» **Excerpt to read**
Fast forward to when I was 16 and realized I would likely be the one adopting my niece’s
daughter. Every choice I made from that moment on had her best interest at heart. I would go to
a community college and then get a job at a bank so I could buy a house and adopt her when I
was 25 and she was 12. I still held out hope that I would meet a man who would treat us both
well and we would have those perfectly healthy, planned children. But in the meantime I could
foster, after all, we had this house with extra room.
Then my first son’s came along and before I knew it I was 32 and a mom to 6; one daughter
and five young sons. At this point I began to realize that being a mom meant so much more then
giving birth and nursing a baby who shared my DNA. I had spent many nights rocking babies
and toddlers who had come from less then ideal circumstances. Children who were brought to
life by people who could no longer care for them, some made this choice and some had this
choice made for them. But all of my children started out life with trauma and loss.
Then came diagnosis's of Autism and congenital heart defects. ADHD. Anxiety so severe
that it made school and learning beyond hard. Suddenly I became fluent in IEP’s and therapy
and specialists and medications. All a balancing act that require much attention and constant
learning for me to be sure each child’s rights were being respected and laws were being
followed. And as though that wasn't enough, my youngest son died suddenly at 13 months old
from undiagnosed congenital heart defects. If I didn't feel like a fraud before, I surely did after he
died. The constant questioning and wondering if I was good enough to be their mom.
Its been 6 years since he died. 6 years of the lowest lows and some pretty amazing highs as
well. And at the end of the day I have to say, being a mom means I love these little people so
much that I have chosen to be as healthy as I can be so I can be around for a long time to
support and love them through. Being a mom means I often question if I am enough for them.
Being a mom means that my life will never again belong solely to me. Everything I do is with
them in mind. I fall often but I get up and keep moving forward, because that is what mom’s do.

» **Data shown**
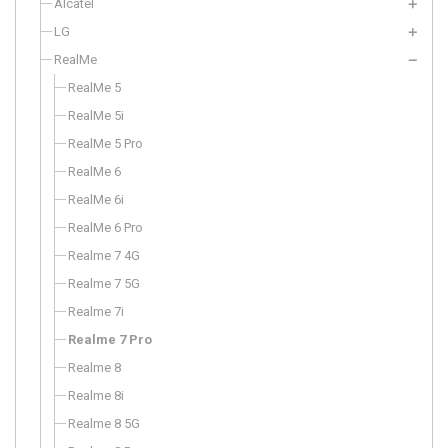
Alcatel
LG
RealMe
RealMe 5
RealMe 5i
RealMe 5 Pro
RealMe 6
RealMe 6i
RealMe 6 Pro
Realme 7 4G
Realme 7 5G
Realme 7i
Realme 7 Pro
Realme 8
Realme 8i
Realme 8 5G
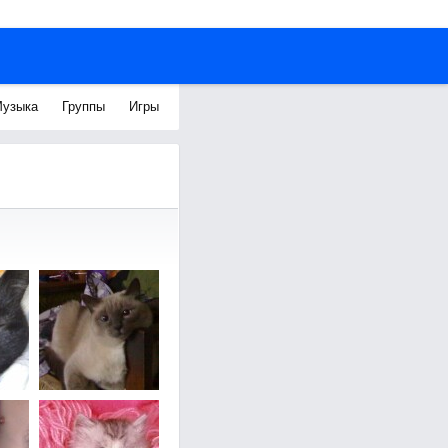
узыка
Группы
Игры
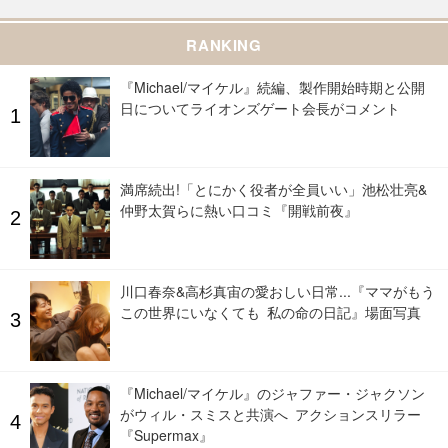
RANKING
『Michael/マイケル』続編、製作開始時期と公開
日についてライオンズゲート会長がコメント
満席続出!「とにかく役者が全員いい」池松壮亮&
仲野太賀らに熱い口コミ『開戦前夜』
川口春奈&高杉真宙の愛おしい日常...『ママがもう
この世界にいなくても 私の命の日記』場面写真
『Michael/マイケル』のジャファー・ジャクソン
がウィル・スミスと共演へ アクションスリラー
『Supermax』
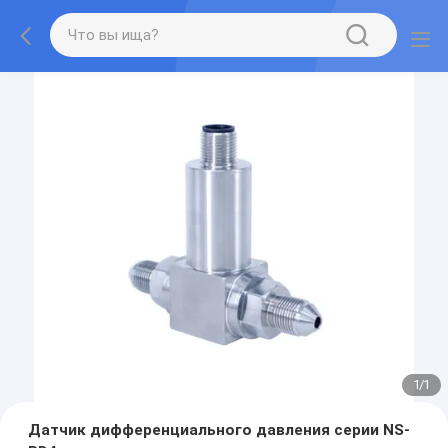
1
/
1
Датчик дифференциального давления серии NS-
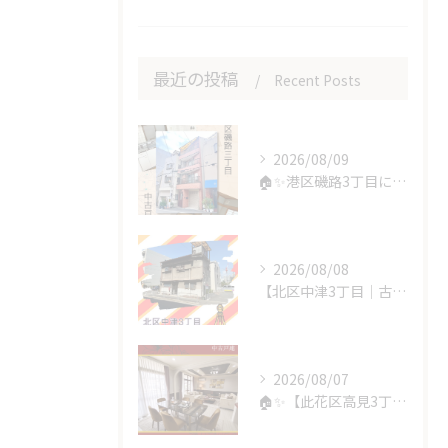
最近の投稿
Recent Posts
2026/08/09
🏠✨港区磯路3丁目に中古戸建が新登場です✨🏠
2026/08/08
【北区中津3丁目｜古家付き売土地】🏡✨
2026/08/07
🏠✨【此花区高見3丁目｜中古戸建】✨🏠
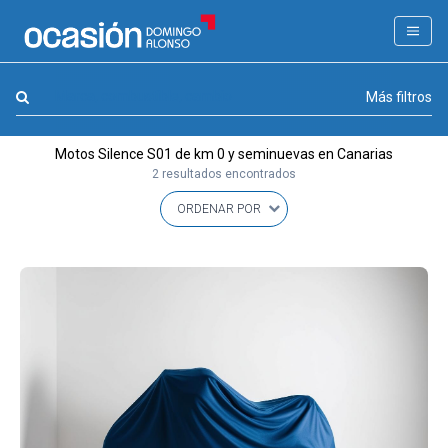
FILTROS
LA GRAN OCASION
Marca, combustible, cambio
Más filtros
Eco Days⚡
Motos Silence S01 de km 0 y seminuevas en Canarias
APPROVED
2 resultados encontrados
Ocasión
KM 0
Marca
(1)
Modelo
(1)
Combustible y cambio
(0)
Precio y cuota
(0)
Carrocería, año y Kms.
(0)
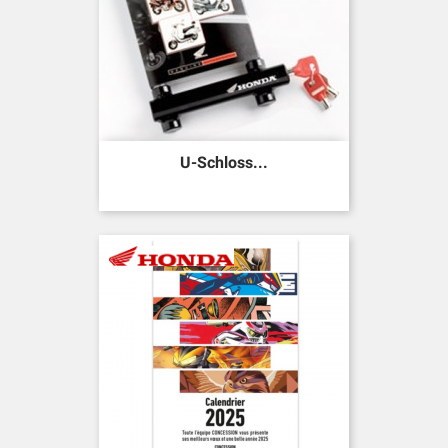
U-Schloss...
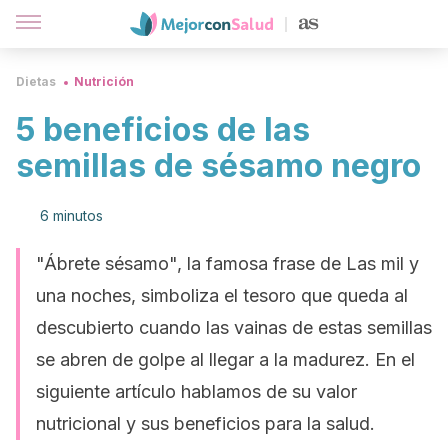
Dietas
Nutrición
5 beneficios de las
semillas de sésamo negro
6 minutos
"Ábrete sésamo", la famosa frase de Las mil y
una noches, simboliza el tesoro que queda al
descubierto cuando las vainas de estas semillas
se abren de golpe al llegar a la madurez. En el
siguiente artículo hablamos de su valor
nutricional y sus beneficios para la salud.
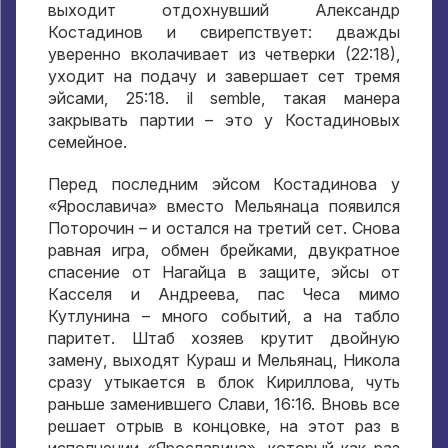
выходит отдохнувший Александр
Костадинов и свирепствует
:
дважды
уверенно вколачивает из четверки
(22:18),
уходит на подачу и завершает сет тремя
эйсами
, 25:18. il semble,
такая манера
закрывать партии – это у Костадиновых
семейное
.
Перед последним эйсом Костадинова у
«Ярославича» вместо Мельянаца появился
Поторочин – и остался на третий сет
.
Снова
равная игра
,
обмен брейками
,
двукратное
спасение от Нагайца в защите
,
эйсы от
Касселя и Андреева
,
пас Чеса мимо
Кутлунина – много событий
,
а на табло
паритет
.
Штаб хозяев крутит двойную
замену
,
выходят Кураш и Мельянац
,
Никола
сразу утыкается в блок Кириллова
,
чуть
раньше заменившего Слави
, 16:16.
Вновь все
решает отрыв в концовке
,
на этот раз в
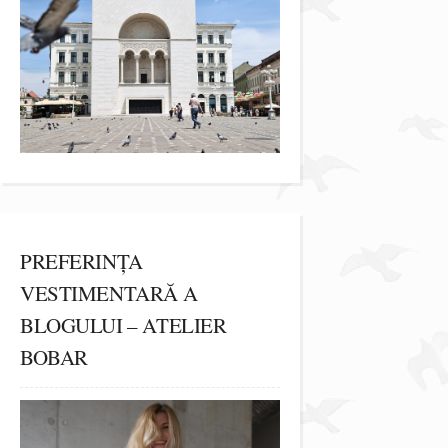
PREFERINȚA
VESTIMENTARĂ A
BLOGULUI – ATELIER
BOBAR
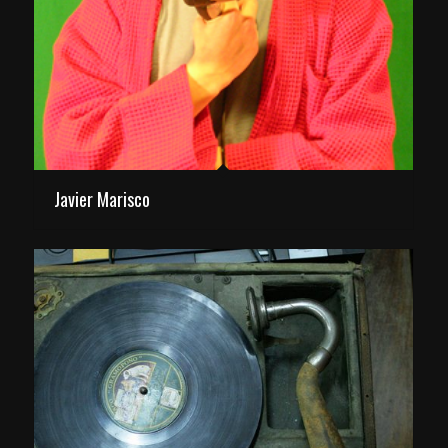
Javier Marisco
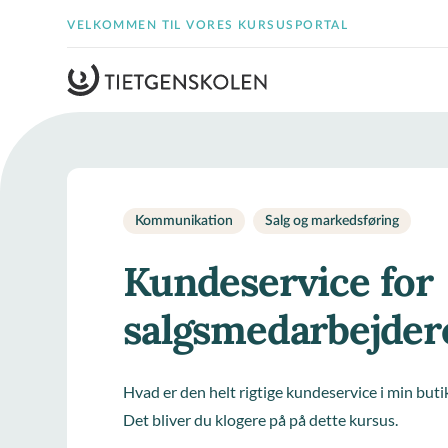
VELKOMMEN TIL VORES KURSUSPORTAL
Kommunikation
Salg og markedsføring
Kundeservice for
salgsmedarbejder
Hvad er den helt rigtige kundeservice i min buti
Det bliver du klogere på på dette kursus.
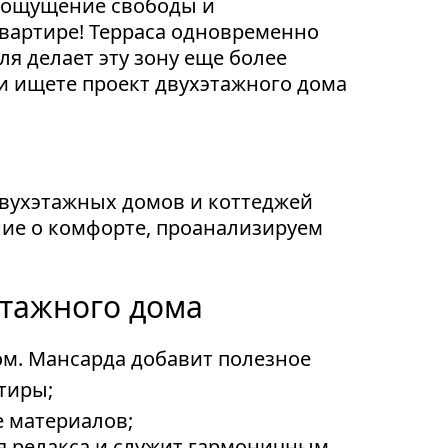
е ощущение свободы и
квартире! Терраса одновременно
я делает эту зону еще более
ли ищете проект двухэтажного дома
вухэтажных домов и коттеджей
ие о комфорте, проанализируем
этажного дома
м. Мансарда добавит полезное
тиры;
е материалов;
ля релакса и служит гармоничным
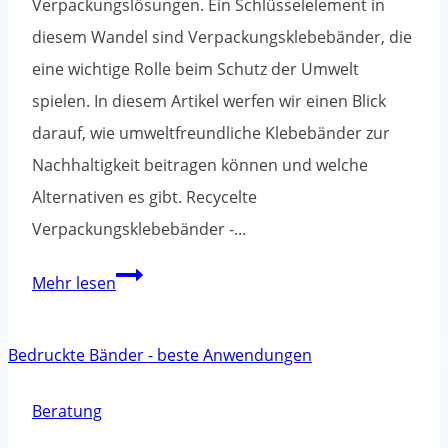
Verpackungslösungen. Ein Schlüsselelement in
diesem Wandel sind Verpackungsklebebänder, die
eine wichtige Rolle beim Schutz der Umwelt
spielen. In diesem Artikel werfen wir einen Blick
darauf, wie umweltfreundliche Klebebänder zur
Nachhaltigkeit beitragen können und welche
Alternativen es gibt. Recycelte
Verpackungsklebebänder -...
Ökologische
Mehr lesen
Lösungen
in
der
Verpackung:
Beratung
Verpackungsklebebänder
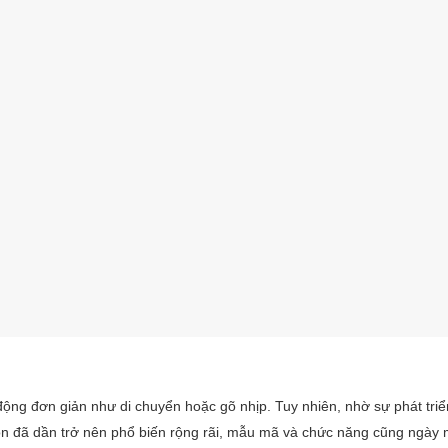
động đơn giản như di chuyển hoặc gõ nhịp. Tuy nhiên, nhờ sự phát tri
 đã dần trở nên phổ biến rộng rãi, mẫu mã và chức năng cũng ngày 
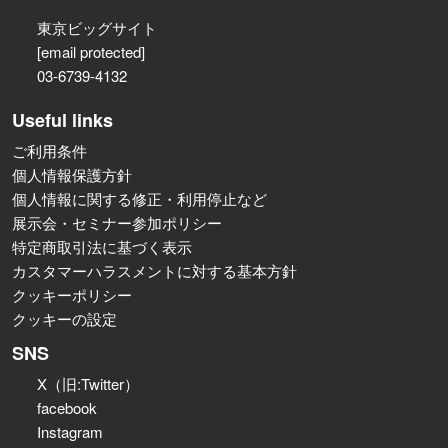
東京ビッグサイト
[email protected]
03-6739-4132
Useful links
ご利用条件
個人情報保護方針
個人情報に関する修正・利用停止など
展示会・セミナー参加ポリシー
特定商取引法に基づく表示
カスタマーハラスメントに対する基本方針
クッキーポリシー
クッキーの設定
SNS
X（旧:Twitter）
facebook
Instagram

» **Work to be completed**
In the text about becoming a mom, how old was the youngest son when he died?

» **Answer below**
He was 13 months old.